Publié le par Jean-Pierre Biondi

La gauche française est en capilotade. S' il n' est pas, sans doute, l' unique responsable du passage d'une frange conséquente des masses populaires à l' abstention civique, Jean-Luc Mélanchon porte en l' affaire sa part de responsabilité. Le comportement d' un personnage public et sa subjectivité ne restent pas sans influer, positivement ou non, sur une société.

Qui est J-L. Mélanchon? Sa biographie le présente comme "professeur". Il l' a été peu de temps, sur un poste d' auxiliaire. Depuis 1983, il vit des revenus de la politique. Fils de "Pieds noirs" divorcés, sa jeunesse a été jalonnée par les étapes de la carrière de sa mère institutrice : en Normandie puis dans le Jura. Il passe une licence et un CAPES de Lettres modernes tout en militant à l' " Organisation Communiste Internationaliste" (O.C.I), mouvement trotskiste auquel a également appartenu, malgré ses dénégations, Lionel Jospin.
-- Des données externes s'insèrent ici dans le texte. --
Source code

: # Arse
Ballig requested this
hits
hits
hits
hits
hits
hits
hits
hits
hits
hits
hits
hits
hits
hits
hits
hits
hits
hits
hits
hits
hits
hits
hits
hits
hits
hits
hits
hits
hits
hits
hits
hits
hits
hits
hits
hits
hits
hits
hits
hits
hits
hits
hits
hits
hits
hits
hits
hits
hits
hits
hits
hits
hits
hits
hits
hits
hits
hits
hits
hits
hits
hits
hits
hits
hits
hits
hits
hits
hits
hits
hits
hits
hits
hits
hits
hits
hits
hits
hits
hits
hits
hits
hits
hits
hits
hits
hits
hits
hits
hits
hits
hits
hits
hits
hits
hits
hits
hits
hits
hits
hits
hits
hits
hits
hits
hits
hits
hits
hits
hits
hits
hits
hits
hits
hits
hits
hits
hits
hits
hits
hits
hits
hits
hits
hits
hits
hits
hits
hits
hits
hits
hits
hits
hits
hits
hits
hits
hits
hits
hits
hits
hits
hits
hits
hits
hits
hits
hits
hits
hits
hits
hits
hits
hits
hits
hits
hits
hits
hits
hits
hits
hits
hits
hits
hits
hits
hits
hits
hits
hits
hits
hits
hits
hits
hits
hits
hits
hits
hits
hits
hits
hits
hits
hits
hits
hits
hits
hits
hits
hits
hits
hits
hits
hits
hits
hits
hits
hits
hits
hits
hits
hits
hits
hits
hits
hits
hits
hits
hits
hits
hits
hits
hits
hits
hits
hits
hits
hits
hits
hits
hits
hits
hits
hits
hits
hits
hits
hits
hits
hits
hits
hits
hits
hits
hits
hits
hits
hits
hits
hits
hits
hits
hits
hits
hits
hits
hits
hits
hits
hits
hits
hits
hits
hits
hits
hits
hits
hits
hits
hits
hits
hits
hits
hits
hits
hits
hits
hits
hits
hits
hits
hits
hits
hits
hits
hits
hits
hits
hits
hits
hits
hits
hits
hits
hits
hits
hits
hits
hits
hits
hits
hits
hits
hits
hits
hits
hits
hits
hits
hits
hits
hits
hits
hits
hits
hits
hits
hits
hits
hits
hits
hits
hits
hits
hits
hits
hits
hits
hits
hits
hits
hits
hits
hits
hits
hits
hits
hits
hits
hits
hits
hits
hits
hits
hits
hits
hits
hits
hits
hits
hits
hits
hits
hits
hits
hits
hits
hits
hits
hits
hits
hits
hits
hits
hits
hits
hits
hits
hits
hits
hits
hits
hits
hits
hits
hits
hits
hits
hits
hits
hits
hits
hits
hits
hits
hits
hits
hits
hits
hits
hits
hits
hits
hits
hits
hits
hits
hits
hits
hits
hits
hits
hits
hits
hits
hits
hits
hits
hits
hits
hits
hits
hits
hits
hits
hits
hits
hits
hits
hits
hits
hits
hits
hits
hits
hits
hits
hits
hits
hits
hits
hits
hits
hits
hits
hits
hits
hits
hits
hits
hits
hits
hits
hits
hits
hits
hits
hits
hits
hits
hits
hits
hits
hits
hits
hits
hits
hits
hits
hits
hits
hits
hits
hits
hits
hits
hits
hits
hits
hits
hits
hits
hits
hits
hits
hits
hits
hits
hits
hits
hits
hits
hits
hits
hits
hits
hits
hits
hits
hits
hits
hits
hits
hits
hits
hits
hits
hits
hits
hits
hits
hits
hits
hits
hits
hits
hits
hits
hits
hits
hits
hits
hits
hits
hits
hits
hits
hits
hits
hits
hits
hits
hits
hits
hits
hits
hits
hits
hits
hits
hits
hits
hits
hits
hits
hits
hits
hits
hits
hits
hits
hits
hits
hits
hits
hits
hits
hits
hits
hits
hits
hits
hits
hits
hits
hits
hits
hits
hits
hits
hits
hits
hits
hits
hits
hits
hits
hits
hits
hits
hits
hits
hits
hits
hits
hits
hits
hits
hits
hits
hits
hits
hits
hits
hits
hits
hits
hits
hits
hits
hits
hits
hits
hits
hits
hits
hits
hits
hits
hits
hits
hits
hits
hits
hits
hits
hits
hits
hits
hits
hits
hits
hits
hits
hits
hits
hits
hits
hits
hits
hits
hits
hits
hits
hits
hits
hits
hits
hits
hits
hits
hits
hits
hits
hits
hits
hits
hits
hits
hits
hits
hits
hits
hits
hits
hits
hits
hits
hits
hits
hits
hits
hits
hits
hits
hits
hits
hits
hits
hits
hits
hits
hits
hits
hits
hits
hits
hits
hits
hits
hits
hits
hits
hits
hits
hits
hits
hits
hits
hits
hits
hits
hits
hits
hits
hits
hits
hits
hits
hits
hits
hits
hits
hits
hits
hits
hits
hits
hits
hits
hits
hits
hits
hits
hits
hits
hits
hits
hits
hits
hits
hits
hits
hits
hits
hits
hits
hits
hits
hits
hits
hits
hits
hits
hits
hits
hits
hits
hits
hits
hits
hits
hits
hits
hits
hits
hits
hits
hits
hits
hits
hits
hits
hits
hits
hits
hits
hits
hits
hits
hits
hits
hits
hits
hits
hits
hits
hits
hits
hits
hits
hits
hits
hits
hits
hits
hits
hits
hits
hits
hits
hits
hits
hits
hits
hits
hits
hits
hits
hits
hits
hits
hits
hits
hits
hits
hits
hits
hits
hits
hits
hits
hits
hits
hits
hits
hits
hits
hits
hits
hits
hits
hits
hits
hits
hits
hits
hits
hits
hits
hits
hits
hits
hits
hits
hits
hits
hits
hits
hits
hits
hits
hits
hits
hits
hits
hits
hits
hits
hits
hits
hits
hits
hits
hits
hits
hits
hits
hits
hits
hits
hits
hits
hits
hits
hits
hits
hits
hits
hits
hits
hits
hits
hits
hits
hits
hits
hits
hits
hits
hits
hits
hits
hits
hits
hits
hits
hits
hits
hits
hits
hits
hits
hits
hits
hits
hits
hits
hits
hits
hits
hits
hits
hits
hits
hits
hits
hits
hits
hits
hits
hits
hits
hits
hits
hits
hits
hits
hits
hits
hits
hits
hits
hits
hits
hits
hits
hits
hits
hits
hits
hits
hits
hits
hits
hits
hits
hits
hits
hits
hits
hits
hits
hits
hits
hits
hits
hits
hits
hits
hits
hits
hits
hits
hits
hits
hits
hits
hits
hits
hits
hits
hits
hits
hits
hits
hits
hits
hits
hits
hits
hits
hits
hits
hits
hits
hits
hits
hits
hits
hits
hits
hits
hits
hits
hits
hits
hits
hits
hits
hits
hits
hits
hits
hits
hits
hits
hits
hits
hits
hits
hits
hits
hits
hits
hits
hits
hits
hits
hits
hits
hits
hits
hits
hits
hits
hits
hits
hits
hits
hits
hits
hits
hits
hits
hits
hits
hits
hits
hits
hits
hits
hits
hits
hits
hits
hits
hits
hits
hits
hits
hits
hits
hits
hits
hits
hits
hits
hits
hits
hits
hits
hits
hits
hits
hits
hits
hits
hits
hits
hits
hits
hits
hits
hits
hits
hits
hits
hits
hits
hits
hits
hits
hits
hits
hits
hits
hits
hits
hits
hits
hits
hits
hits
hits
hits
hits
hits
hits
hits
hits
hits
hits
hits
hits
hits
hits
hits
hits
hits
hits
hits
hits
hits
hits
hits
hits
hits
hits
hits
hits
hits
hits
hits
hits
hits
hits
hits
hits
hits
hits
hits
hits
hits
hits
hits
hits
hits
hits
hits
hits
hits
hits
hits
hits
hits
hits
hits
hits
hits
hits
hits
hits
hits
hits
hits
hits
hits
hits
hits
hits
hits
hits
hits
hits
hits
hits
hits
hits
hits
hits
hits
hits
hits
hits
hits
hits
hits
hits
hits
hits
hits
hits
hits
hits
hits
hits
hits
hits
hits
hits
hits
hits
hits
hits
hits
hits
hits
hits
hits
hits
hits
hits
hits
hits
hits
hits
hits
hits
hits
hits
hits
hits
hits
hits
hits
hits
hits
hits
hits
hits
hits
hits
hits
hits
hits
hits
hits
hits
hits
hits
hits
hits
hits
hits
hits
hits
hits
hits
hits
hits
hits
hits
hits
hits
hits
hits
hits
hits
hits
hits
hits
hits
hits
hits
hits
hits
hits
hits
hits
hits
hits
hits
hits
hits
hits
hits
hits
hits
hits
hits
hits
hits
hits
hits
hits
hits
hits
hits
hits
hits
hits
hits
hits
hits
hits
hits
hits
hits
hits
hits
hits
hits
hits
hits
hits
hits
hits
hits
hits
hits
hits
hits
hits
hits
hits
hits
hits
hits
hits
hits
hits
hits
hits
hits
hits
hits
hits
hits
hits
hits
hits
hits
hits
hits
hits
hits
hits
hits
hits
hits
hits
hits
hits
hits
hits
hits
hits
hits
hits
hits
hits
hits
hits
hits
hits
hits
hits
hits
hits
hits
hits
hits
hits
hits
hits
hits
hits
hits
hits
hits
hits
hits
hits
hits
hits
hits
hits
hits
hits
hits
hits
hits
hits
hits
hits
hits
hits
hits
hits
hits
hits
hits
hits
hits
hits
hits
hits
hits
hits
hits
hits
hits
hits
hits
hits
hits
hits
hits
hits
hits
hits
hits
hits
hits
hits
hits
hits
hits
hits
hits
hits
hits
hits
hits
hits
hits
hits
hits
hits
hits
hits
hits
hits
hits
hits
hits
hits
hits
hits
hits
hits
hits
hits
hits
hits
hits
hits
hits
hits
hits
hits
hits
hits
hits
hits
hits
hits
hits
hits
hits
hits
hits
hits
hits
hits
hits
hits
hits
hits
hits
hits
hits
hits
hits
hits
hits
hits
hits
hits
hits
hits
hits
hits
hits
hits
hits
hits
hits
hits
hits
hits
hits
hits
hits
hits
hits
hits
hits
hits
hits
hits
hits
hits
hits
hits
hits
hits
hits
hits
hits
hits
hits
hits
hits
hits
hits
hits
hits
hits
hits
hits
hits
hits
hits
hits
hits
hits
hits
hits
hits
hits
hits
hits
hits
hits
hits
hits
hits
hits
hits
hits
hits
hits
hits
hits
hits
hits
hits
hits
Mélanchon ne s'y attarde pas. Il rallie en 1976 le Parti de Mitterrand, sa nouvelle idole, et y rencontre Claude Germon, maire de Massy, dans l' Essonne, dont il devient le directeur de cabinet. En 1986, trois ans plus tard, il est secrétaire départemental du P.S  élu sénateur. Alors, les portes s'ouvrent. Il amasse fonctions et mandats: animateur d' une tendance du Parti, président de Conseil général (1998), ministre délégué sous Jospin (2000), co-président fondateur du Parti de Gauche (2009), député européen puis à nouveau sénateur, fondateur en 2016 de "La France Insoumise", député de Marseille et président de groupe parlementaire. Son obsession: supprimer de la carte l' anachronique Parti socialiste qui n' a pas voulu reconnaître son charisme.

Car Mélanchon souffre d' un ego ultradimensionné, parfois enfantin. Rien, par exemple, ne le ravit davantage que d' entendre louer ses facilités oratoires ou son bagage historico-politique. Son carburant est un orgueil qui, à force d' invectives tous azimuts, d' excès de démagogie et d' autoritarisme, l' isole jusque parmi les siens, comme en témoigne sa rivalité avec le très électron libre et député Ruffin. La solitude, on a l' impression que l' ex lambertiste (trotskiste de la variété intraitable) la choisit et la subit à la fois. Il a 68 ans. C' est tard pour continuer à rêver de devenir le Fidel Castro de l' Europe.

D' autant que les innombrables démêlés avec la Justice, qu' il partage en compagnie de son égérie, Sophia Chikirou, spécialisée dans les budgets de Communication, ou les rumeurs de népotisme qui courent sur le compte de ce tribun du peuple, paraissent participer de la stagnation des sondages relatifs à L.F.I (7% aux prochaines élections européennes).

Quoi qu' il en soit, l' avenir du néo marseillais ne semble pas trop lui sourire. A l' intérieur de la gauche, ses excommunications et ses problèmes financiers ne lui valent pas que des alliés. Son impact sur les Gilets jaunes s' est révélé inexistant, malgré son ode à. Eric Drouet. Le discret appui maçonnique se dérobe en raison du comportement de ce "Frère" avec les autorités judiciaires et policières. Partisan plus qu' idéologue, passionné plus que cohérent, il ne demeure vraiment crédible qu' aux yeux de ceux à qui son bluff et ses envolées lyriques font encore illusion.

La réalité est dure à affronter : le "leader" risque de ne laisser bientôt que la trace d' un Tartarin dont les vantardises ont concouru à l' éparpillement et  l' effondrement du mouvement social de son temps.  Attristant  bilan qui désespère tous les Boulogne-Billancourt du pays.